Work request – Return only the lines below starting at the line containing "(342, 273) = (356, 328): vase" and ending at the line containing "(189, 239) = (228, 233): beige pillow -> none", both included, exactly as they are and with no pictures.

Object state change records:
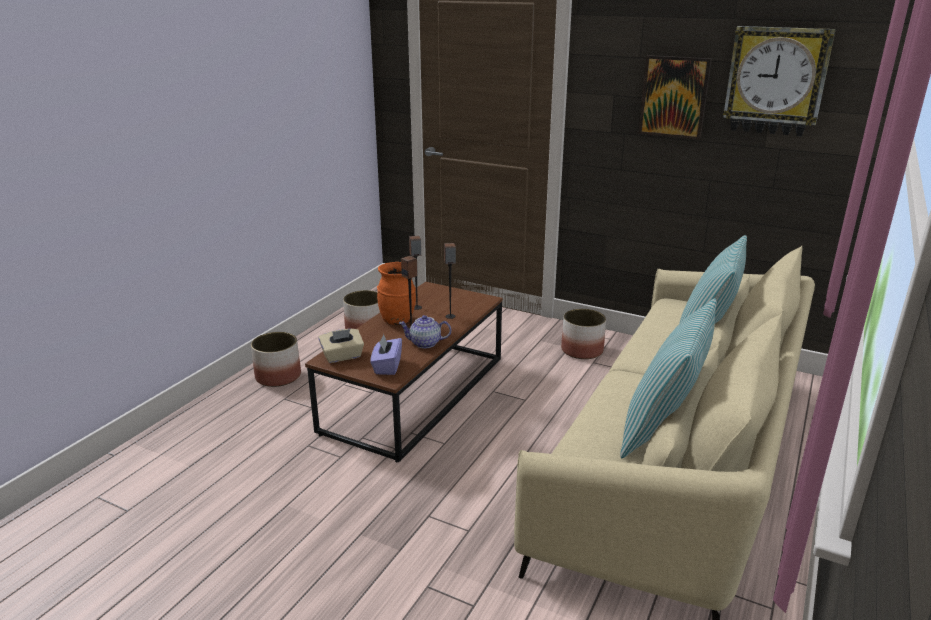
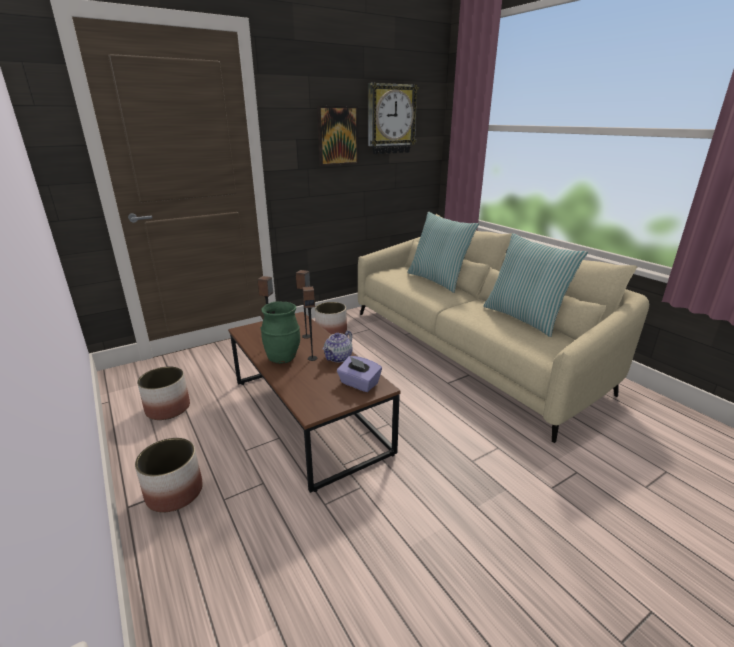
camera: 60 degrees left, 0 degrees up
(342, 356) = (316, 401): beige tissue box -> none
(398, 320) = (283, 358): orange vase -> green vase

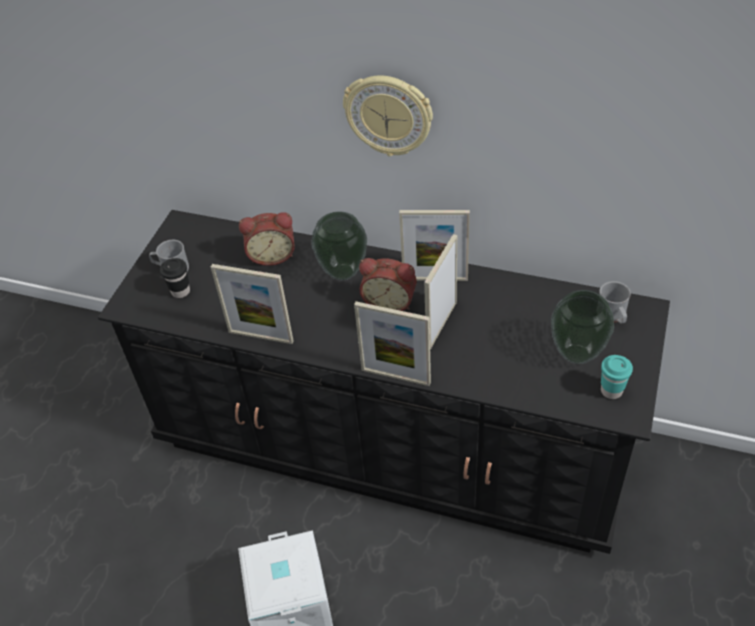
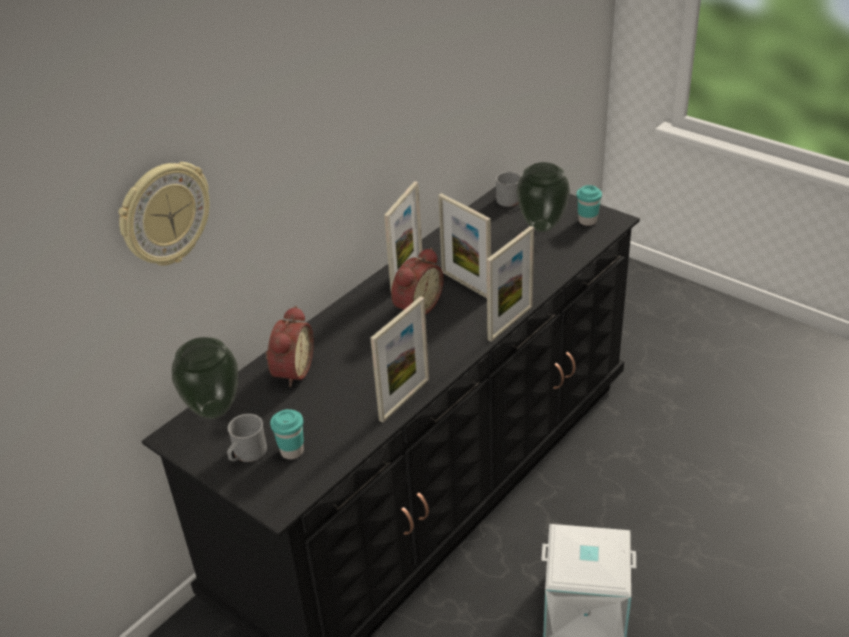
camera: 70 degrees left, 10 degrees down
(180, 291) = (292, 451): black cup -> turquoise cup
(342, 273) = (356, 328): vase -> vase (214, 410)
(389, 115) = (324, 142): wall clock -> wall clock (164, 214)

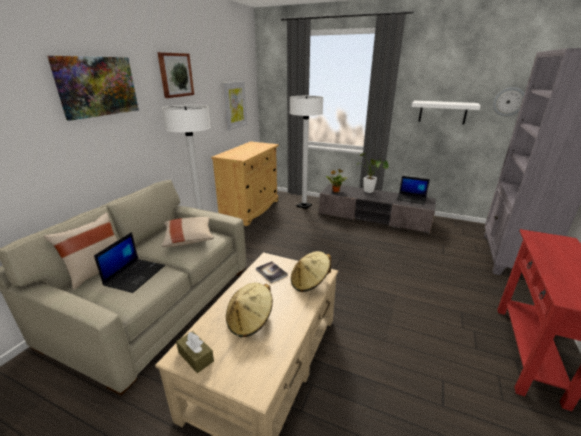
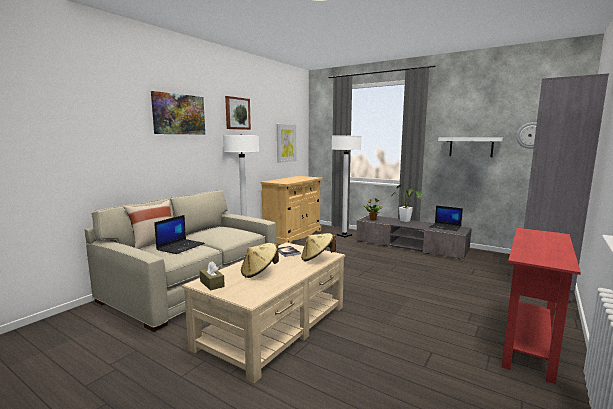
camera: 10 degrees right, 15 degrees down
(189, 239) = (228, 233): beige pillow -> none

* * *

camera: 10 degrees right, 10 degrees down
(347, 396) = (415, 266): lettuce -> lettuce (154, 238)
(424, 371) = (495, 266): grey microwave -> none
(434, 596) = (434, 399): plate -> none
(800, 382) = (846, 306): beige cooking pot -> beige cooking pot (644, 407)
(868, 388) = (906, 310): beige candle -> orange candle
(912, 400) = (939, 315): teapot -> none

Solved exercise –
(342, 273) = (356, 328): vase -> vase (214, 410)
(389, 115) = (324, 142): wall clock -> wall clock (164, 214)

camera: 10 degrees right, 15 degrees down
(189, 239) = (228, 233): beige pillow -> none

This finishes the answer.